BY TAMARA BELKOV
Danielle Brosseau is a road captain with the Harley Owners Group, or HOG.  She says everyone has to be more safety cautious while on the road during the summer months. Vehicle drivers and motorcycle riders alike will all be safer if they remember to shoulder check and signal before changing lanes, turning at an intersection or pulling into traffic.
"Be courteous and give good direction," Brosseau advises.
"Signal. If you follow the rules of the road and are courteous,
people will be courteous back."
If you don't count the number of times she dropped her "hog"
in her first year of rider training, Brosseau has 24
accident-free years under her Harley belt. In the past two
years she has put 56,000 kilometre on her bike. Last year, on
just one road trip, she logged 8,000 km in 12 days, riding to a
motorcycle rally in South Dakota.
"I'm a road captain. I ride at the front of the group and when I move (in traffic), I'm moving the whole group of us. I find when I'm riding, I signal with my hands and my machine and I look.
You have to drive safely and be aware of what is going on.

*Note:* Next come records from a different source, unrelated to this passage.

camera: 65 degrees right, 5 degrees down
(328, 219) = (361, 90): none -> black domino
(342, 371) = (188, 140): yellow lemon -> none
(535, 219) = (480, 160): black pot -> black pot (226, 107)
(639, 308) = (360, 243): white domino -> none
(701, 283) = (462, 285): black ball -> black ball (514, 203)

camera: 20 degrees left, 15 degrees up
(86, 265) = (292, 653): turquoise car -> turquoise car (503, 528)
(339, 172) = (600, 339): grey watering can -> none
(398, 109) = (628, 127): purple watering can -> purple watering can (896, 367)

People want to see you. We have to be looking around all the
time, we are all just as responsible. When you are on a bike,
you have to make sure everyone knows where you are going next.

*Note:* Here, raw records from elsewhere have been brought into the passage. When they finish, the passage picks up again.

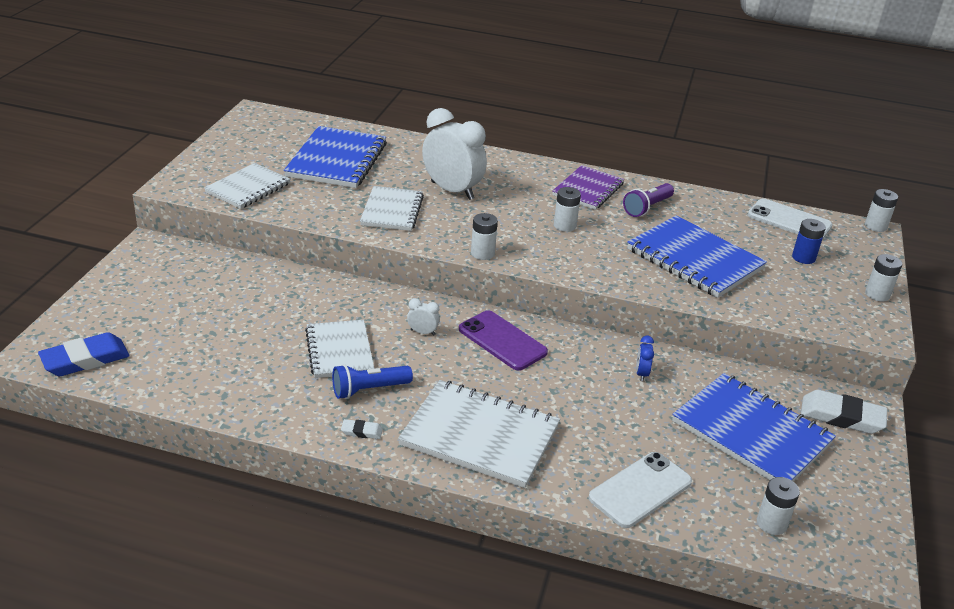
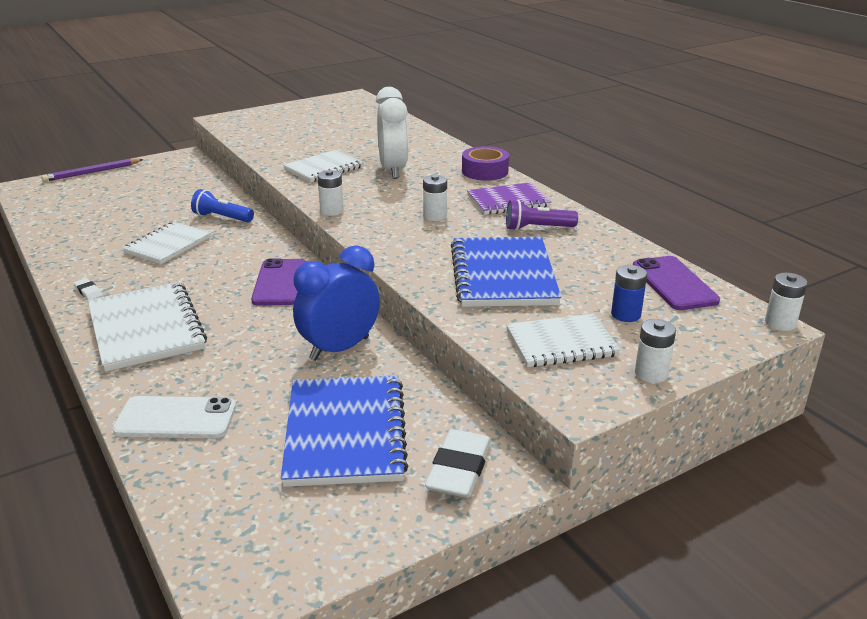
camera: 45 degrees right, 5 degrees down
(83, 305) = (92, 172): none -> purple pencil
(85, 359) = (41, 197): blue eraser -> none
(248, 188) = (260, 131): white notebook -> white notebook (561, 343)
(337, 160) = (349, 132): blue notebook -> none
(369, 390) = (139, 272): blue flashlight -> blue flashlight (222, 218)
(422, 332) = (238, 256): white clock -> none
(522, 165) = (485, 171): none -> purple tape
(641, 374) = (339, 348): blue clock -> blue clock, size x2.43
(771, 523) = (222, 503): white battery -> none
(789, 220) = (674, 283): white phone -> purple phone
(841, 417) = (459, 469): white eraser -> white eraser turned 45 degrees clockwise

So you try and make eye contact, especially at an intersection.
I'll sit at an intersection until I see if (oncoming traffic)

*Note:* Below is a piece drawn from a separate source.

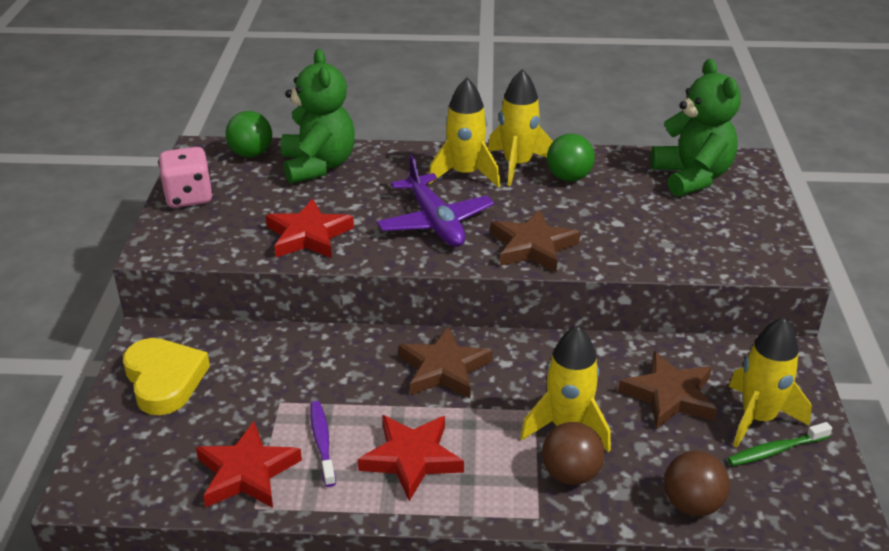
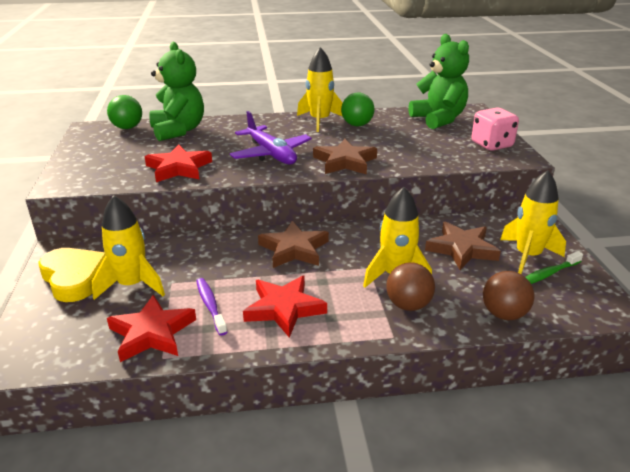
camera: 10 degrees left, 5 degrees down
(189, 197) = (83, 154): pink dice -> pink dice (491, 145)
(465, 174) = (285, 128): yellow rocket -> yellow rocket (132, 285)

is going to move or not. Especially at this time of year, by
May everyone has their machine out on the road and drivers of
cars and trucks have not been used to seeing us out there. They
have to start to look for us at intersections."
Long-time dirt bike enthusiasts, Tony and Ellen Pagnutti, nod in agreement from astride their bikes.
"Intersections are the worst for accidents," Ellen Pagnutti
says. "I don't pull out as fast as a car does. I was nearly
rear ended at an intersection the other day. It can be
Pagnutti's white Harley with matching sidecar is both
unusual to look at and wider than most motorcycles. She adds
that sometimes on the highway truck and car drivers take too
long a look and will start to drift into her lane without
realizing how close they have come.
"The same thing happened when I had my trike. Drivers do have to be careful and give us the room we need to work."
Her husband Tony, preferring a 1960s retro red Hog adds, "Riding a bike has made me a better car driver. Now, I look over my shoulder more often."
Last week, the members of the same recreational riding associations gathered at Canadian Blood Services and donated over 50 units of blood during the Bikers for Life campaign.